South Sudan, the world's newest country, has been in civil conflict for more than five years. After decades of struggle against Sudanese leadership based in Khartoum, the South Sudanese voted for independence from Sudan in 2011. But in December 2013, fighting broke out when President Salva Kiir accused his deputy Riek Machar of planning a coup. It quickly descended into ethnically-motivated violence. 


During December 2013 and ensuing months in 2014, hundreds of thousands of Nuer - as well as some other ethnic groups, such as the Shilluk, who were seen as siding with the Nuer - fled the country or crowded into United Nations or NGO-controlled protection camps inside the country. Most of those people have been unable to return home. 

An attempt at a peace deal between the two leaders brought Machar back to South Sudan in March 2016, delayed after negotiations over weapons and conditions of merging the government and "in opposition" armies, called the SPLA (now renamed the SSPDF) and SPLA-IO respectively.

In July 2016, a few months after Machar returned, the peace agreement broke down again with fighting beginning at the statehouse in the capital Juba and spreading across the city.
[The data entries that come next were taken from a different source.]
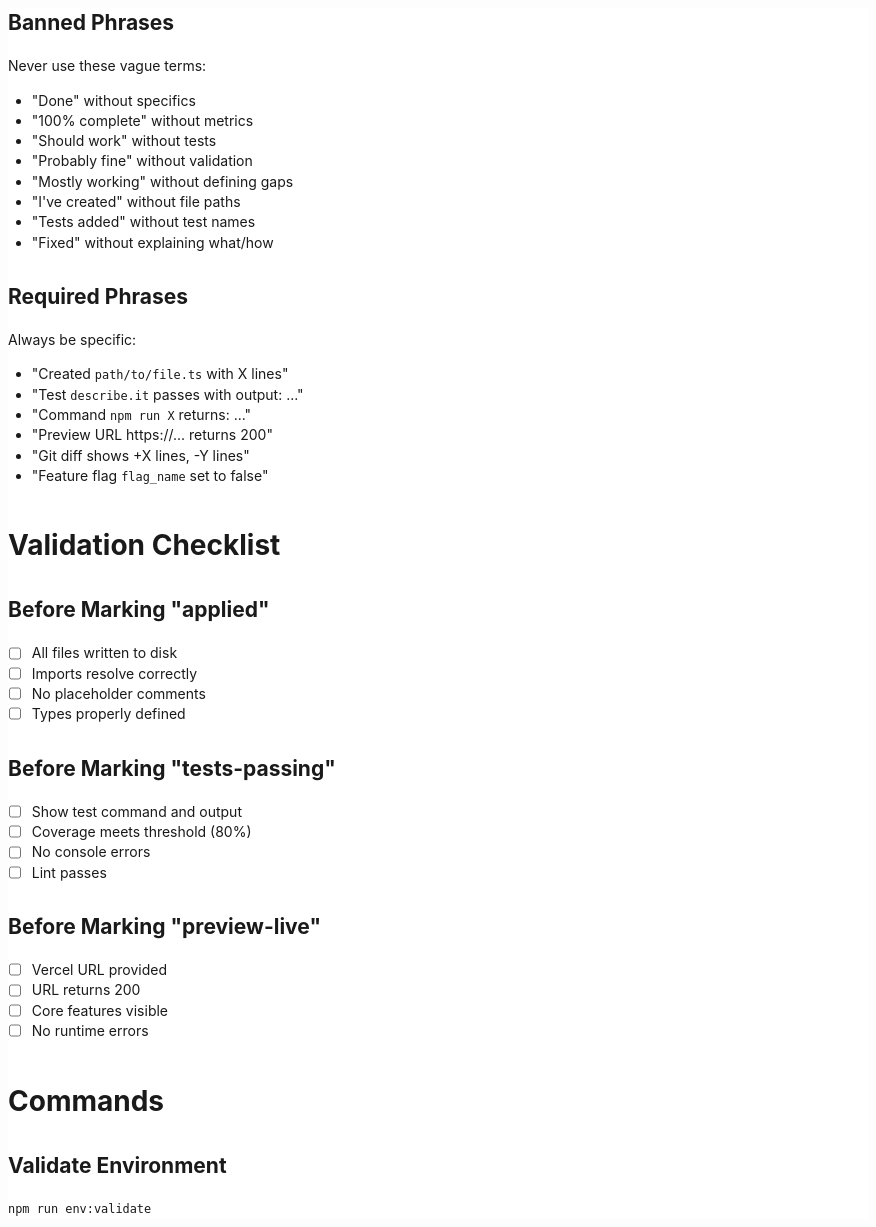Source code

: ## Banned Phrases
Never use these vague terms:
- "Done" without specifics
- "100% complete" without metrics
- "Should work" without tests
- "Probably fine" without validation
- "Mostly working" without defining gaps
- "I've created" without file paths
- "Tests added" without test names
- "Fixed" without explaining what/how

## Required Phrases
Always be specific:
- "Created `path/to/file.ts` with X lines"
- "Test `describe.it` passes with output: ..."
- "Command `npm run X` returns: ..."
- "Preview URL https://... returns 200"
- "Git diff shows +X lines, -Y lines"
- "Feature flag `flag_name` set to false"

# Validation Checklist

## Before Marking "applied"
- [ ] All files written to disk
- [ ] Imports resolve correctly
- [ ] No placeholder comments
- [ ] Types properly defined

## Before Marking "tests-passing"
- [ ] Show test command and output
- [ ] Coverage meets threshold (80%)
- [ ] No console errors
- [ ] Lint passes

## Before Marking "preview-live"
- [ ] Vercel URL provided
- [ ] URL returns 200
- [ ] Core features visible
- [ ] No runtime errors

# Commands

## Validate Environment
```bash
npm run env:validate
```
It triggered a fresh wave of violence, with the fighting pushing further south into a lush and fertile region comprising three provinces known as the Equatorias, where Machar and his troops passed through while fleeing into the neighbouring Democratic Republic of the Congo. This led to nearly a million people from that region crossing the border into Uganda, registering as refugees. It is estimated that more than 383,000 people have died in the conflict, according to a report from the London School of Hygiene & Tropical Medicine. 

Since the collapse of the peace deal in 2016 alone, more than a million people are said to have fled across the border, escaping rape, murder, destruction of property, and occupation of land.